Manusia adalah makhluk sosial. Ya...
betul demikian, makhluk yang tidak mampu mandiri dalam relasi memenuhi
kompleksitas kebutuhannya. Entah itu kebutuhannya yang bersifat jasmaniah atau
pun ruhaniah. Entah itu kebutuhannya yang terkategorikan personal
polarisasi-kontinuitas atau pun komunitas makro-kompleksitas.
Bukankah manusia secara pribadi
haruslah menyadari tentang adanya keberagaman dalam aspek realita kehidupan?
Baik itu keragaman dalam aspek sosial, agama (spiritualitas), budaya dan lain
sebagainya.
Adakalanya di saat-saat tertentu,
intropeksi pun menjadi sesuatu hal penting yang mesti dilakukan dan
diperhatikan. Dalam artian, berperan sebagai jalan untuk mencapai hal yang
bersifat keposiitifan. Mencari tujuan lokus pasti, fokus-terarah dan
terkendali. Tentu saja dalam rangka memahami diri sebagai subjek yang kapabel
akan hadirnya kemungkinan-kemungkinan kompleksitas secara pribadi yang
terus-menerus mebayang-bayangi. Sehingga dengan kehadirannya, manusia pun tidak harus merasa termarjinalkan, saling
menuding, menghujat, saling menjatuhkan hingga berakhir pada tindak anarki.
Mengambil suatu jalan keluar sebagai
solusi pun menjadi judgement yang pasti. Menjadi hasrat general yang
harus terpenuhi. Bukankah dalam
realitanya Tuhan pun berkehendak menciptakan keberagaman yang ada saat ini?
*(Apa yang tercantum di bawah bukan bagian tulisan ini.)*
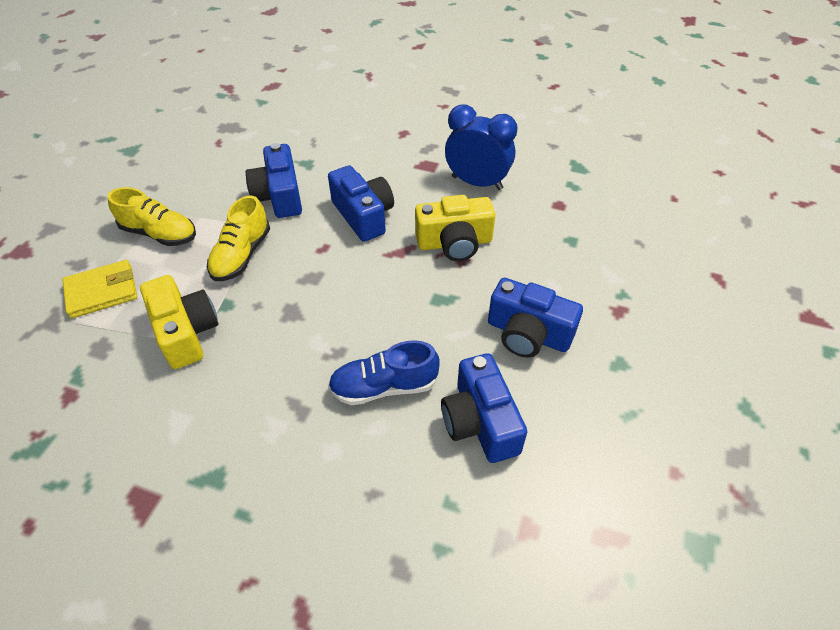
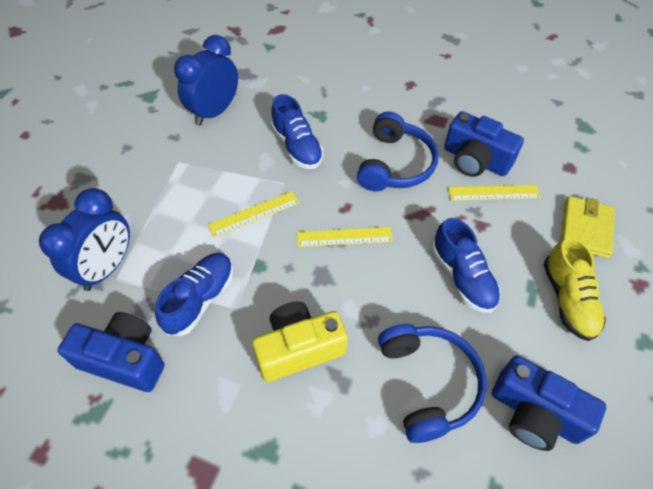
blue camera: [246,143,302,218] [328,165,394,242] [441,353,527,463] [488,278,583,358] = 4 -> [58,312,165,392] [444,111,524,177] [492,356,606,451] = 3
blue clock: [445,105,517,190] = 1 -> [39,188,130,291] [174,35,238,126] = 2
blue headphones: none = 0 -> [357,111,439,191] [378,324,487,443] = 2
blue shoe: [328,340,439,405] = 1 -> [155,253,234,336] [271,94,324,169] [432,218,501,313] = 3
yellow camera: [140,275,219,369] [415,195,495,261] = 2 -> [252,302,348,382] = 1
yellow ruler: none = 0 -> [208,191,300,238] [297,227,393,247] [448,185,541,201] = 3
yellow shoe: [107,187,196,246] [207,196,270,281] = 2 -> [543,237,606,341] = 1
Bukankah dalam kelanjutannya keberagaman pun menjadi sesuatu hal yang
menimbulkan relasi estetika dalam realita kehidupan? Bak pelangi yang berparas
‘mejikuhibiniu’ (merah, jingga, kuning, hijau, biru, nila dan ungu),
memberi rona dilangit biru yang telah tercipta.
Namun, pada realitanya apakah
demikian? Setiap ciptaan-Nya yang bernafas mampu menerima perbedaan yang telah
diciptakan? Jawaban sebagai respon dari pertanyaan tersebut pun tentunya beragam,
tidak sekadar memilih jawaban ‘ya atau tidak’. Melainkan mengusung reason
yang memahamkan dan memberi pencerahan. Entah itu reason yang bersifat
teleologi, teologi, kosmologi, rasional dan lain sebagainya. Yang jelas tumpang
tindih, simpang siur dan kontradiksi pun nampak mewarnai keberagaman yang
terjadi. Seolah-olah bayangan hitam yang terus mengikut dengan badan materi
asali. Sehingga tidak mengherankan jika polemik sikut-menyikut pun kian ketara
terjadi. Saling meligitimasi kebenaran yang jelas dibuatnya untuk mengkukuhkan
argumentasi sendiri.
Sebagai bentuk penerimaan dari keberagaman tersebut,
sikap toleransi dan pluralis pun menjadi jembatan yang mampu menaungi. Memberi
angin segar yang tidak mengusik sana-sini, melainkan menumbuhkan rasa saling
memiliki dalam setiap personal secara pribadi. Atau sebut saja kemadirian dalam
menyadari adanya keberagaman yang telah terjadi.